Saved entries
*****

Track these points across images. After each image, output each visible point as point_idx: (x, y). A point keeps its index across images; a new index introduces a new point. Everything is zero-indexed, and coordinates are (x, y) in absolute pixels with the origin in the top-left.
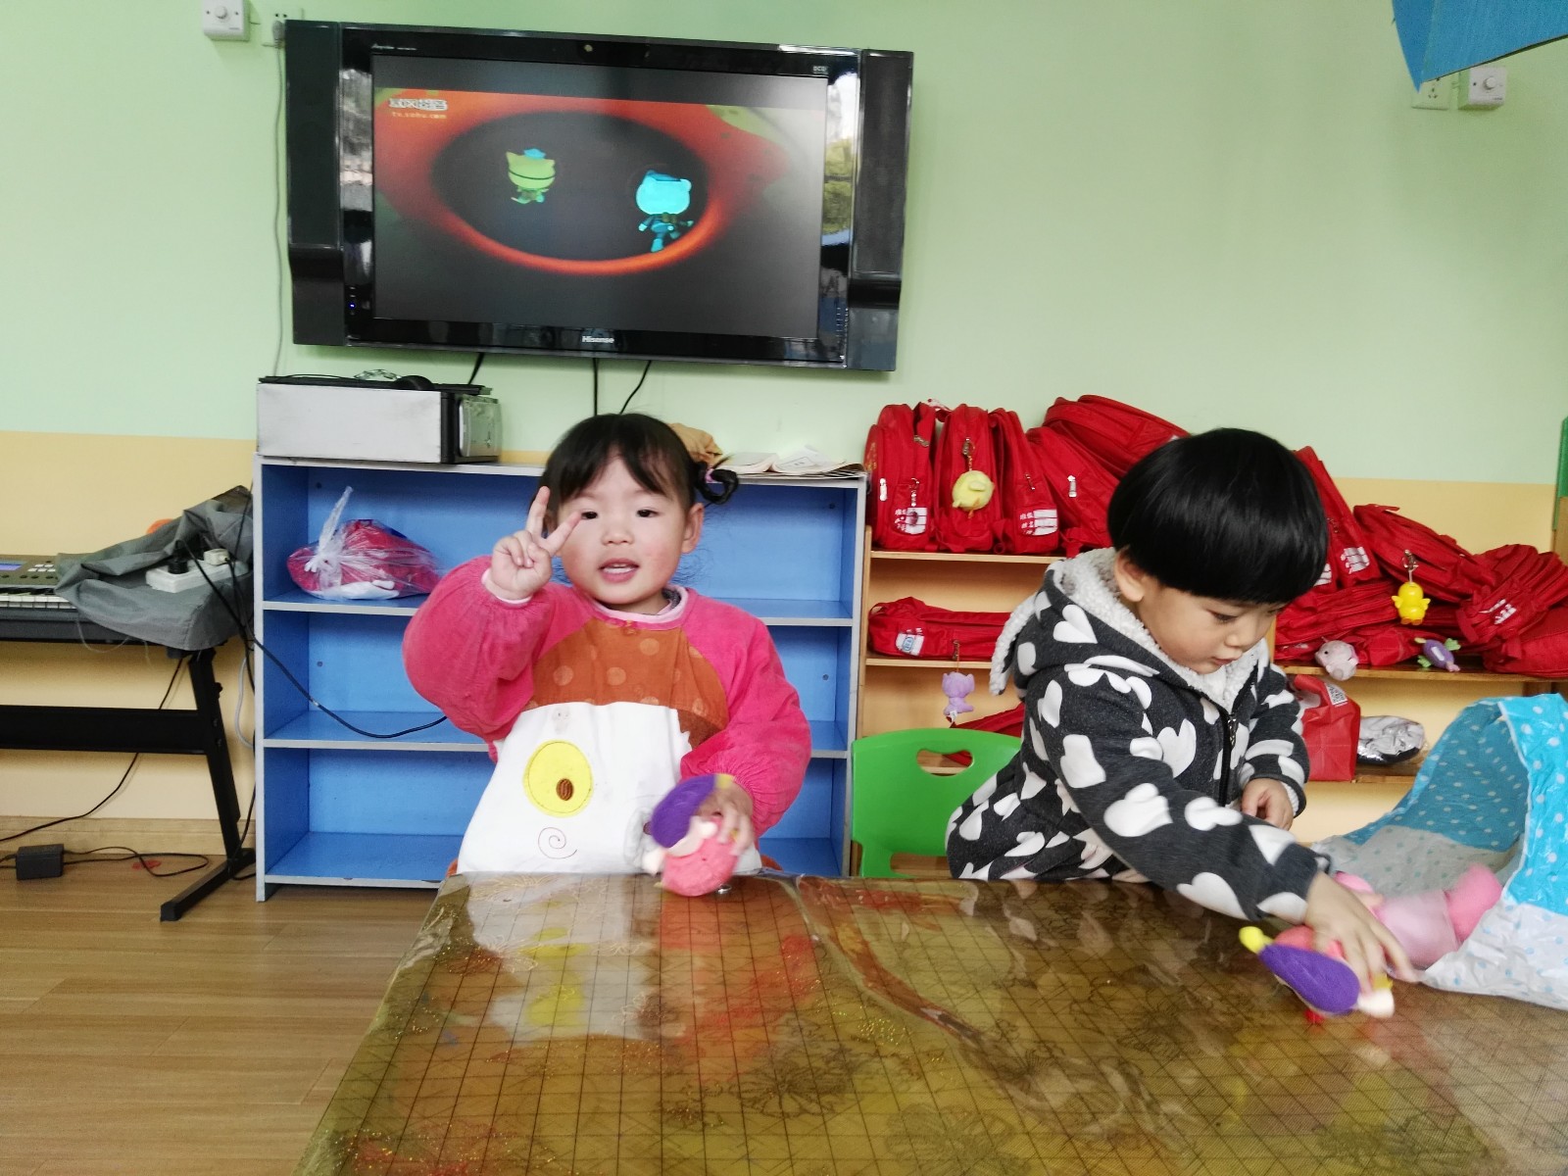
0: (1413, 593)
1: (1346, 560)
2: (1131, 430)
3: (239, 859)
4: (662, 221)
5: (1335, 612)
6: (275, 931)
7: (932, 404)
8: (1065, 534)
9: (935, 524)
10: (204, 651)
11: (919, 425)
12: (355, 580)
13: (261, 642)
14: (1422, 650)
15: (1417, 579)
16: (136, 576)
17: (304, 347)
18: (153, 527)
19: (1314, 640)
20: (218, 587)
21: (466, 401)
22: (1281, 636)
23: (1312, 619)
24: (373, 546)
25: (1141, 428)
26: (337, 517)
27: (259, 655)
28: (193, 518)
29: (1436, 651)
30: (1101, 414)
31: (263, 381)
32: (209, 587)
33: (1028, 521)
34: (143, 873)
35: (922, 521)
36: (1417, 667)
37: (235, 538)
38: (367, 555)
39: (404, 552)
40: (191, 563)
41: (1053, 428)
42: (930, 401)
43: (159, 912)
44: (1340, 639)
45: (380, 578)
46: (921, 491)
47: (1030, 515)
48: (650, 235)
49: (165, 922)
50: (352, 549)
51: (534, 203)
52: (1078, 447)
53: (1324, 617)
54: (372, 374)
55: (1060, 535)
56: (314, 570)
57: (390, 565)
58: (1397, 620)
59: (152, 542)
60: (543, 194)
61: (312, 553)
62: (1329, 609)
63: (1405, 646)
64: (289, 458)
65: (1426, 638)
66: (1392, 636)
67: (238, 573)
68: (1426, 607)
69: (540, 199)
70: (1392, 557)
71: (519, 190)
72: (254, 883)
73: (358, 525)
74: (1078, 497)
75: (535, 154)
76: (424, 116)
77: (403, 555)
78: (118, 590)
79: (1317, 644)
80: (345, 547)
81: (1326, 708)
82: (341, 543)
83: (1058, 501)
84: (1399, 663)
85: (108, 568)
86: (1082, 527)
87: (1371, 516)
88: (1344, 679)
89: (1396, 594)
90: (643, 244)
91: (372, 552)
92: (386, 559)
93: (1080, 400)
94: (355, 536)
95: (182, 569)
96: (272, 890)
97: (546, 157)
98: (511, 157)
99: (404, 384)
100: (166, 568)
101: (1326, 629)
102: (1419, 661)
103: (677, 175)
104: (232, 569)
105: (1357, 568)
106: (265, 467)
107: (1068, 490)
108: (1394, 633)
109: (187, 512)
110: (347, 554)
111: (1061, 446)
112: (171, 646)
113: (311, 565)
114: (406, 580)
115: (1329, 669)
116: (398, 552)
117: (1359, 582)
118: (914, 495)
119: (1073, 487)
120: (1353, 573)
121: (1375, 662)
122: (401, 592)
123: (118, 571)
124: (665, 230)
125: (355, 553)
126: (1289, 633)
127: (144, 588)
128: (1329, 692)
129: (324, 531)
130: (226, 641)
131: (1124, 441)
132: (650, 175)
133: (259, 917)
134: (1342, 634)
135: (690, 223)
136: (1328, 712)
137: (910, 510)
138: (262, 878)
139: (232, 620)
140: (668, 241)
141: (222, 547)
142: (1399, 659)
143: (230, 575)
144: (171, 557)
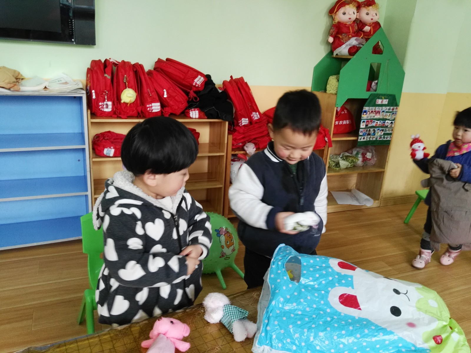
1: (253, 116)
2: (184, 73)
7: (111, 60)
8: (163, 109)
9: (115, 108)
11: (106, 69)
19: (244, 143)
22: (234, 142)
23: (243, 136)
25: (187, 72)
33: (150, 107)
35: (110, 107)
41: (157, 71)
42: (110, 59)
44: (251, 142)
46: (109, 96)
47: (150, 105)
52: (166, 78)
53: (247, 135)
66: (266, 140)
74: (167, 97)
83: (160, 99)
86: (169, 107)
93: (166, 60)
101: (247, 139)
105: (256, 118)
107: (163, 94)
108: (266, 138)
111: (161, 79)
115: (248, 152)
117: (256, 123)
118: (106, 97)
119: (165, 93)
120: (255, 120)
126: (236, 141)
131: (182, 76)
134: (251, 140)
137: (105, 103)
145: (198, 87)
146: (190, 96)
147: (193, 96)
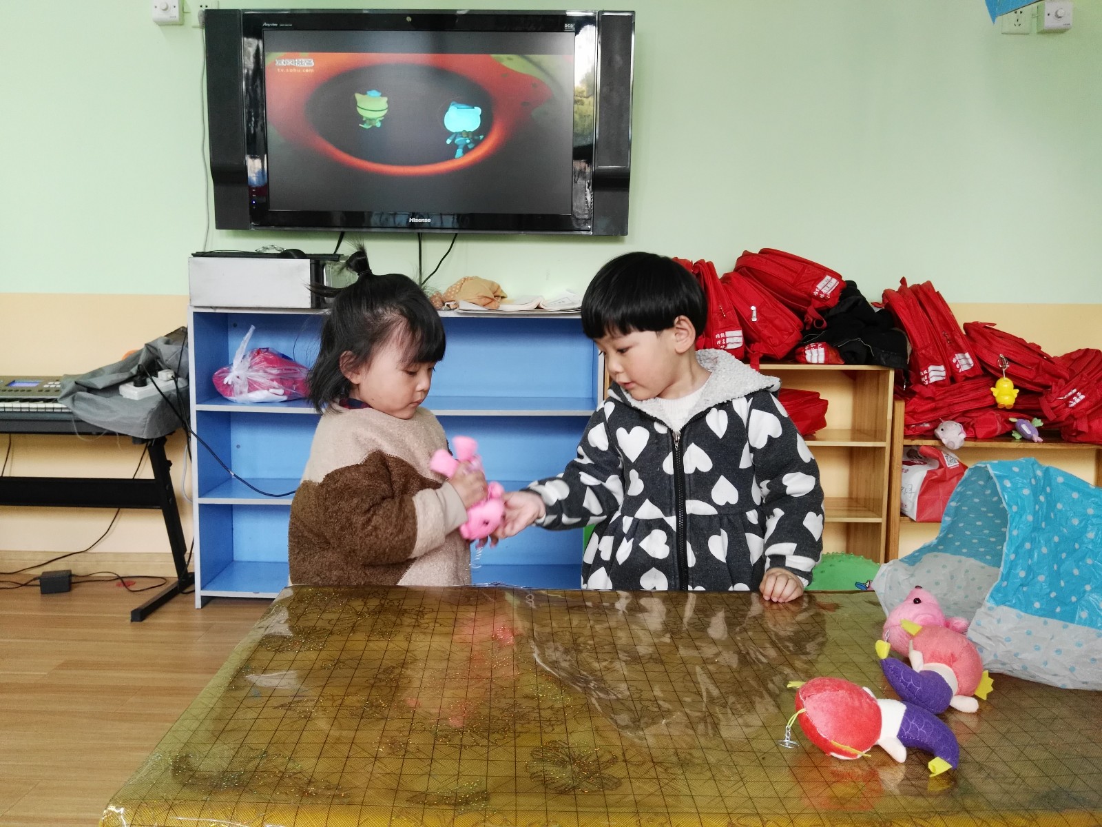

*****

**Work request:**
Present every line of the saved entries above as a numbered list, skipping blank lines and leaving the pictures out.

**Result of this task:**
1. Track these points across images. After each image, output each visible point as point_idx: (x, y). A point keeps its index across images; a new index introduces a new point. Everything is zero-indexed, and coordinates are (x, y) in absolute pixels with the origin in the top-left.
2. 0: (1413, 593)
3. 1: (1346, 560)
4. 2: (1131, 430)
5. 3: (239, 859)
6. 4: (662, 221)
7. 5: (1335, 612)
8. 6: (275, 931)
9. 7: (932, 404)
10. 8: (1065, 534)
11. 9: (935, 524)
12. 10: (204, 651)
13. 11: (919, 425)
14. 12: (355, 580)
15. 13: (261, 642)
16. 14: (1422, 650)
17. 15: (1417, 579)
18. 16: (136, 576)
19. 17: (304, 347)
20. 18: (153, 527)
21. 19: (1314, 640)
22. 20: (218, 587)
23. 21: (466, 401)
24. 22: (1281, 636)
25. 23: (1312, 619)
26. 24: (373, 546)
27. 25: (1141, 428)
28. 26: (337, 517)
29. 27: (259, 655)
30. 28: (193, 518)
31. 29: (1436, 651)
32. 30: (1101, 414)
33. 31: (263, 381)
34. 32: (209, 587)
35. 33: (1028, 521)
36. 34: (143, 873)
37. 35: (922, 521)
38. 36: (1417, 667)
39. 37: (235, 538)
40. 38: (367, 555)
41. 39: (404, 552)
42. 40: (191, 563)
43. 41: (1053, 428)
44. 42: (930, 401)
45. 43: (159, 912)
46. 44: (1340, 639)
47. 45: (380, 578)
48. 46: (921, 491)
49. 47: (1030, 515)
50. 48: (650, 235)
51. 49: (165, 922)
52. 50: (352, 549)
53. 51: (534, 203)
54. 52: (1078, 447)
55. 53: (1324, 617)
56. 54: (372, 374)
57. 55: (1060, 535)
58. 56: (314, 570)
59. 57: (390, 565)
60. 58: (1397, 620)
61. 59: (152, 542)
62. 60: (543, 194)
63. 61: (312, 553)
64. 62: (1329, 609)
65. 63: (1405, 646)
66. 64: (289, 458)
67. 65: (1426, 638)
68. 66: (1392, 636)
69. 67: (238, 573)
70. 68: (1426, 607)
71. 69: (540, 199)
72. 70: (1392, 557)
73. 71: (519, 190)
74. 72: (254, 883)
75. 73: (358, 525)
76. 74: (1078, 497)
77. 75: (535, 154)
78. 76: (424, 116)
79. 77: (403, 555)
80. 78: (118, 590)
81. 79: (1317, 644)
82. 80: (345, 547)
83. 81: (1326, 708)
84. 82: (341, 543)
85. 83: (1058, 501)
86. 84: (1399, 663)
87. 85: (108, 568)
88. 86: (1082, 527)
89. 87: (1371, 516)
90. 88: (1344, 679)
91. 89: (1396, 594)
92. 90: (643, 244)
93. 91: (372, 552)
94. 92: (386, 559)
95. 93: (1080, 400)
96. 94: (355, 536)
97. 95: (182, 569)
98. 96: (272, 890)
99. 97: (546, 157)
100. 98: (511, 157)
101. 99: (404, 384)
102. 100: (166, 568)
103. 101: (1326, 629)
104. 102: (1419, 661)
105. 103: (677, 175)
106. 104: (232, 569)
107. 105: (1357, 568)
108. 106: (265, 467)
109. 107: (1068, 490)
110. 108: (1394, 633)
111. 109: (187, 512)
112. 110: (347, 554)
113. 111: (1061, 446)
114. 112: (171, 646)
115. 113: (311, 565)
116. 114: (406, 580)
117. 115: (1329, 669)
118. 116: (398, 552)
119. 117: (1359, 582)
120. 118: (914, 495)
121. 119: (1073, 487)
122. 120: (1353, 573)
123. 121: (1375, 662)
124. 122: (401, 592)
125. 123: (118, 571)
126. 124: (665, 230)
127. 125: (355, 553)
128. 126: (1289, 633)
129. 127: (144, 588)
130. 128: (1329, 692)
131. 129: (324, 531)
132. 130: (226, 641)
133. 131: (1124, 441)
134. 132: (650, 175)
135. 133: (259, 917)
136. 134: (1342, 634)
137. 135: (690, 223)
138. 136: (1328, 712)
139. 137: (910, 510)
140. 138: (262, 878)
141. 139: (232, 620)
142. 140: (668, 241)
143. 141: (222, 547)
144. 142: (1399, 659)
145. 143: (230, 575)
146. 144: (171, 557)
147. 1: (253, 116)
148. 2: (184, 73)
149. 7: (111, 60)
150. 8: (163, 109)
151. 9: (115, 108)
152. 11: (106, 69)
153. 19: (244, 143)
154. 22: (234, 142)
155. 23: (243, 136)
156. 25: (187, 72)
157. 33: (150, 107)
158. 35: (110, 107)
159. 41: (157, 71)
160. 42: (110, 59)
161. 44: (251, 142)
162. 46: (109, 96)
163. 47: (150, 105)
164. 52: (166, 78)
165. 53: (247, 135)
166. 66: (266, 140)
167. 74: (167, 97)
168. 83: (160, 99)
169. 86: (169, 107)
170. 93: (166, 60)
171. 101: (247, 139)
172. 105: (256, 118)
173. 107: (163, 94)
174. 108: (266, 138)
175. 111: (161, 79)
176. 115: (248, 152)
177. 117: (256, 123)
178. 118: (106, 97)
179. 119: (165, 93)
180. 120: (255, 120)
181. 126: (236, 141)
182. 131: (182, 76)
183. 134: (251, 140)
184. 137: (105, 103)
185. 145: (198, 87)
186. 146: (190, 96)
187. 147: (193, 96)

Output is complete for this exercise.